-
Notifications
You must be signed in to change notification settings - Fork 43
Description
This is more like JFYI and me being annoying because I can't resist myself when I see Z80 code... sorry. :)
MULADD:
or a
jr z, DONE ; weight=0: skip entirely
jp m, NEG ; weight<0: subtract
; weight=+1: add activation
ld hl, (ACC)
add hl, de
ld (ACC), hl
ret
NEG:
cp 0FFh
jr z, NEG1 ; weight=-1
; weight=-2: subtract twice
ld hl, (ACC)
sbc hl, de
sbc hl, de
ld (ACC), hl
ret
NEG1:
; weight=-1: subtract once
ld hl, (ACC)
sbc hl, de
ld (ACC), hl
ret
I believe (haven't tested the code, but "should" work) you can speed it up a bit for machines like ZX Spectrum - having Zilog timing of instructions, for machines like CPC where machine cycles are forced to be multiples of 4T this will be slightly slower in some paths, overall should be still faster:
(for ZX: -3T for +1 weight, -11T for 0 weight, -10T for -1 weight and -9T for -2 weight ... if I'm counting it correctly from head)
MULADD:
or a
ret z ; weight=0: skip entirely
ld hl,ACC
jp m, NEG ; weight<0: subtract
; weight=+1: add activation
ld a,e
add a,(hl)
ld (hl),a
inc hl ; can be `inc l` if ACC is ALIGN 2
ld a,d
adc a,(hl)
ld (hl),a
ret
NEG:
inc a
jr z, NEG1 ; weight=-1: subtract once
rl e ; CF=0 from `or a`
rl d ; weight=-2: subtract twice (DE*=2)
NEG1:
ld a,e
sub (hl)
ld (hl),a
inc hl ; can be `inc l` if ACC is ALIGN 2
ld a,d
sbc a,(hl)
ld (hl),a
ret
BTW for weight -2, you are doing 2x sbc, so the carry overflow from first subtraction goes into the accumulator from bottom... I don't think that's intended, but probably doesn't matter in NN calculation as it will skew results in negligible way, if at all (I guess that subtraction often doesn't overflow at all or generally should not overflow, otherwise acc would have to have more bits to accumulate the result properly... I guess you can collect a bit more of those extra overflow bits in case you are oscillating around total zero weight with several -2 weights).
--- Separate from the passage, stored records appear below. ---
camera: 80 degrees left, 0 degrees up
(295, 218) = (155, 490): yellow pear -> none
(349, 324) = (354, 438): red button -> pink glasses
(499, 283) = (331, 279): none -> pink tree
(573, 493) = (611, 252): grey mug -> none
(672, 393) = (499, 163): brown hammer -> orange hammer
And looking at the loop calling MULADD itself, this could be sped up further quite a bit, but it's very tiresome for me to read the code generator syntax, I wish you would use external assembler like sjasmplus and generate from python rather regular Z80 syntax code snippets as strings, so they can be read and edited in common syntax... :D (but that's my personal bias/preference).